PROMPT:
Give back the data exactly, with no images.

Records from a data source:
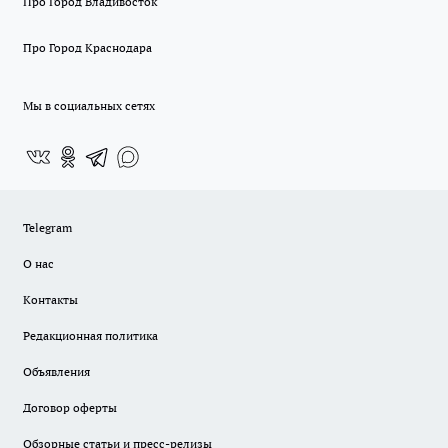
Про Город Владивосток
Про Город Краснодара
Мы в социальных сетях
Telegram
О нас
Контакты
Редакционная политика
Объявления
Договор оферты
Обзорные статьи и пресс-релизы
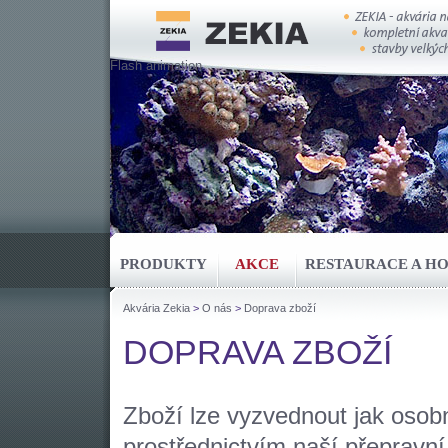
Flash animation
PRODUKTY
AKCE
RESTAURACE A H
Akvária Zekia
>
O nás
>
Doprava zboží
DOPRAVA ZBOŽÍ
Zboží lze vyzvednout jak osob
prostřednictvím naší přepravní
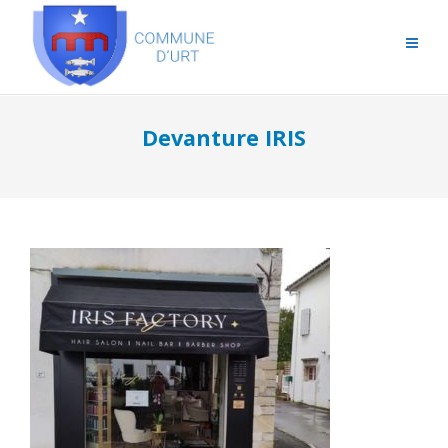
Devanture IRIS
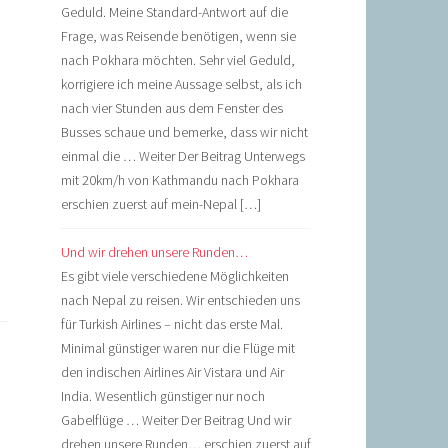
Geduld. Meine Standard-Antwort auf die
Frage, was Reisende benötigen, wenn sie
nach Pokhara möchten. Sehr viel Geduld,
korrigiere ich meine Aussage selbst, als ich
nach vier Stunden aus dem Fenster des
Busses schaue und bemerke, dass wir nicht
einmal die … Weiter Der Beitrag Unterwegs
mit 20km/h von Kathmandu nach Pokhara
erschien zuerst auf mein-Nepal […]
Und wir drehen unsere Runden…
Es gibt viele verschiedene Möglichkeiten
nach Nepal zu reisen. Wir entschieden uns
für Turkish Airlines – nicht das erste Mal.
Minimal günstiger waren nur die Flüge mit
den indischen Airlines Air Vistara und Air
India. Wesentlich günstiger nur noch
Gabelflüge … Weiter Der Beitrag Und wir
drehen unsere Runden… erschien zuerst auf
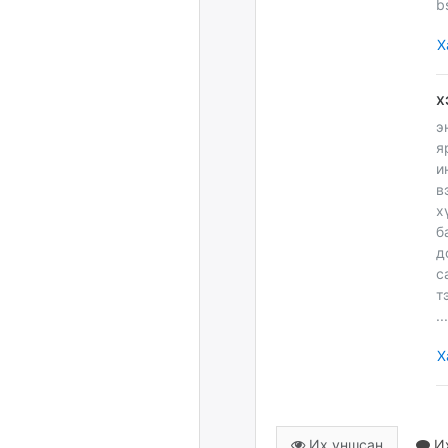
b
Х
э
я
и
в
х
б
д
с
т
..
Х
Их уншсан
Их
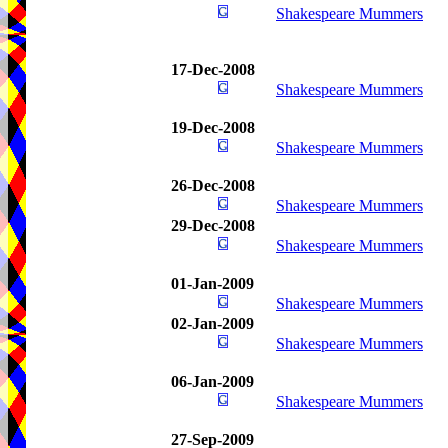
Shakespeare Mummers
17-Dec-2008
Shakespeare Mummers
19-Dec-2008
Shakespeare Mummers
26-Dec-2008
Shakespeare Mummers
29-Dec-2008
Shakespeare Mummers
01-Jan-2009
Shakespeare Mummers
02-Jan-2009
Shakespeare Mummers
06-Jan-2009
Shakespeare Mummers
27-Sep-2009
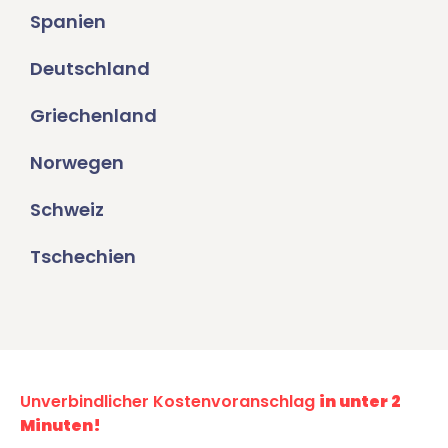
Spanien
Deutschland
Griechenland
Norwegen
Schweiz
Tschechien
Unverbindlicher Kostenvoranschlag
in unter 2
Minuten!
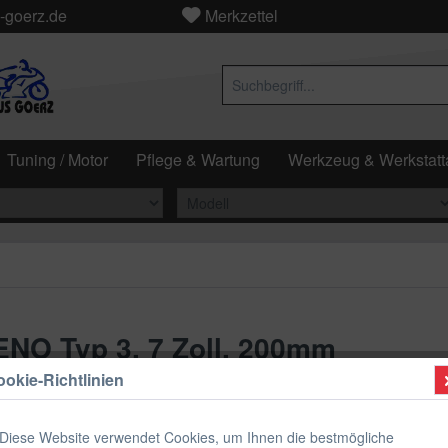
-goerz.de
Merkzettel
Tuning / Motor
Pflege & Wartung
Werkzeug & Werkstatta
NO Typ 3, 7 Zoll, 200mm
okie-Richtlinien
269,95
Diese Website verwendet Cookies, um Ihnen die bestmögliche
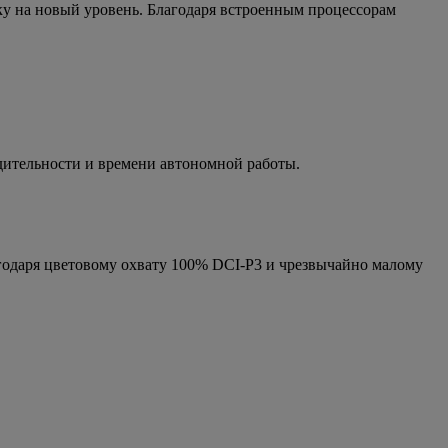
у на новый уровень. Благодаря встроенным процессорам
дительности и времени автономной работы.
годаря цветовому охвату 100% DCI-P3 и чрезвычайно малому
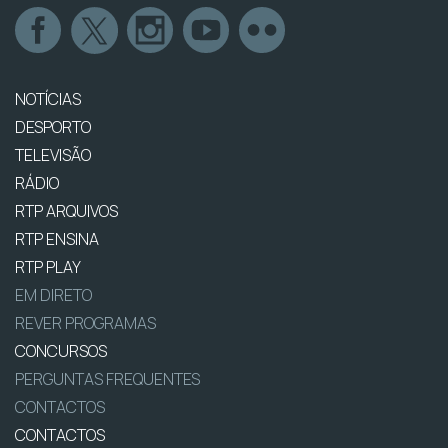
NOTÍCIAS
DESPORTO
TELEVISÃO
RÁDIO
RTP ARQUIVOS
RTP ENSINA
RTP PLAY
EM DIRETO
REVER PROGRAMAS
CONCURSOS
PERGUNTAS FREQUENTES
CONTACTOS
CONTACTOS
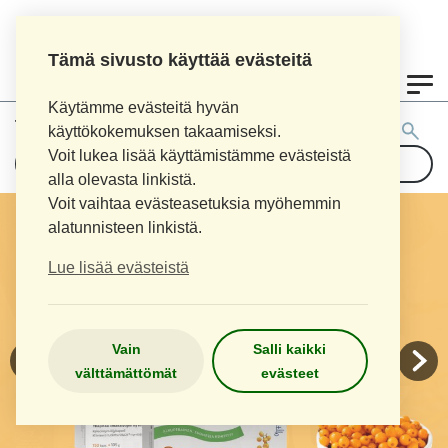
Tämä sivusto käyttää evästeitä
0
Käytämme evästeitä hyvän
Tuotehaku:
käyttökokemuksen takaamiseksi.
Voit lukea lisää käyttämistämme evästeistä
alla olevasta linkistä.
Voit vaihtaa evästeasetuksia myöhemmin
alatunnisteen linkistä.
Lue lisää evästeistä
Vain
Salli kaikki
välttämättömät
evästeet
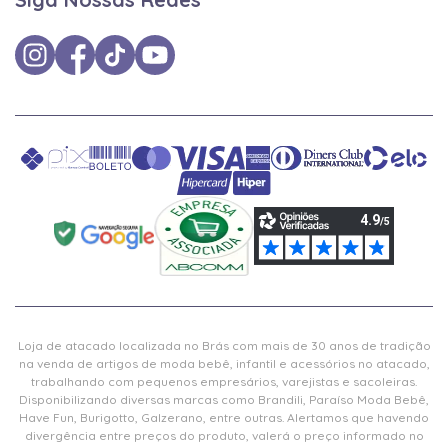
Loja de atacado localizada no Brás com mais de 30 anos de tradição
na venda de artigos de moda bebê, infantil e acessórios no atacado,
trabalhando com pequenos empresários, varejistas e sacoleiras.
Disponibilizando diversas marcas como Brandili, Paraíso Moda Bebê,
Have Fun, Burigotto, Galzerano, entre outras. Alertamos que havendo
divergência entre preços do produto, valerá o preço informado no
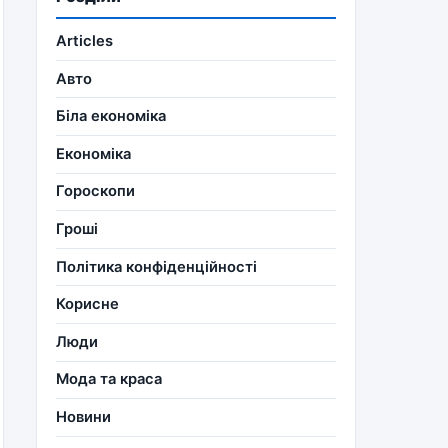
Articles
Авто
Біла економіка
Економіка
Гороскопи
Гроші
Політика конфіденційності
Корисне
Люди
Мода та краса
Новини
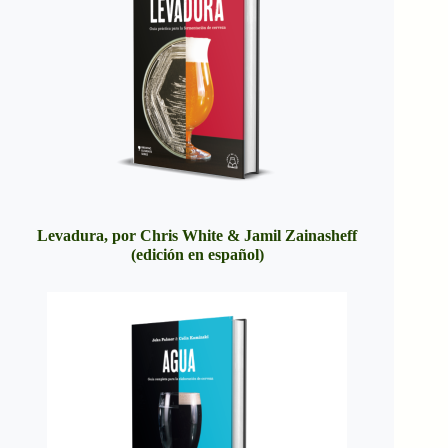
Levadura, por Chris White & Jamil Zainasheff
(edición en español)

RESULT BELOW:
Про Город Владивосток
Про Город Краснодара
Мы в социальных сетях
Telegram
О нас
Контакты
Редакционная политика
Объявления
Договор оферты
Обзорные статьи и пресс-релизы
Flash animation
PRODUKTY
AKCE
RESTAURACE A H
Akvária Zekia
>
O nás
>
Doprava zboží
DOPRAVA ZBOŽÍ
Zboží lze vyzvednout jak osob
prostřednictvím naší přepravní
Devanture IRIS
Geduld. Meine Standard-Antwort auf die
Frage, was Reisende benötigen, wenn sie
nach Pokhara möchten. Sehr viel Geduld,
korrigiere ich meine Aussage selbst, als ich
nach vier Stunden aus dem Fenster des
Busses schaue und bemerke, dass wir nicht
einmal die … Weiter Der Beitrag Unterwegs
mit 20km/h von Kathmandu nach Pokhara
erschien zuerst auf mein-Nepal […]
Und wir drehen unsere Runden…
Es gibt viele verschiedene Möglichkeiten
nach Nepal zu reisen. Wir entschieden uns
für Turkish Airlines – nicht das erste Mal.
Minimal günstiger waren nur die Flüge mit
den indischen Airlines Air Vistara und Air
India. Wesentlich günstiger nur noch
Gabelflüge … Weiter Der Beitrag Und wir
drehen unsere Runden… erschien zuerst auf
b
Х
э
я
и
в
х
б
д
с
т
..
Х
Их уншсан
Их
Shakespeare Mummers
17-Dec-2008
Shakespeare Mummers
19-Dec-2008
Shakespeare Mummers
26-Dec-2008
Shakespeare Mummers
29-Dec-2008
Shakespeare Mummers
01-Jan-2009
Shakespeare Mummers
02-Jan-2009
Shakespeare Mummers
06-Jan-2009
Shakespeare Mummers
27-Sep-2009
Spanien
Deutschland
Griechenland
Norwegen
Schweiz
Tschechien
Unverbindlicher Kostenvoranschlag
in unter 2
Minuten!
-goerz.de
Merkzettel
Tuning / Motor
Pflege & Wartung
Werkzeug & Werkstatta
NO Typ 3, 7 Zoll, 200mm
okie-Richtlinien
269,95
Diese Website verwendet Cookies, um Ihnen die bestmögliche
у на новый уровень. Благодаря встроенным процессорам
дительности и времени автономной работы.
годаря цветовому охвату 100% DCI-P3 и чрезвычайно малому
NOTÍCIAS
DESPORTO
TELEVISÃO
RÁDIO
RTP ARQUIVOS
RTP ENSINA
RTP PLAY
EM DIRETO
REVER PROGRAMAS
CONCURSOS
PERGUNTAS FREQUENTES
CONTACTOS
CONTACTOS
Tämä sivusto käyttää evästeitä
0
Käytämme evästeitä hyvän
Tuotehaku:
käyttökokemuksen takaamiseksi.
Voit lukea lisää käyttämistämme evästeistä
alla olevasta linkistä.
Voit vaihtaa evästeasetuksia myöhemmin
alatunnisteen linkistä.
Lue lisää evästeistä
Vain
Salli kaikki
välttämättömät
evästeet
Loja de atacado localizada no Brás com mais de 30 anos de tradição
na venda de artigos de moda bebê, infantil e acessórios no atacado,
trabalhando com pequenos empresários, varejistas e sacoleiras.
Disponibilizando diversas marcas como Brandili, Paraíso Moda Bebê,
Have Fun, Burigotto, Galzerano, entre outras. Alertamos que havendo
divergência entre preços do produto, valerá o preço informado no
Articles
Авто
Біла економіка
Економіка
Гороскопи
Гроші
Політика конфіденційності
Корисне
Люди
Мода та краса
Новини
Levadura, por Chris White & Jamil Zainasheff
(edición en español)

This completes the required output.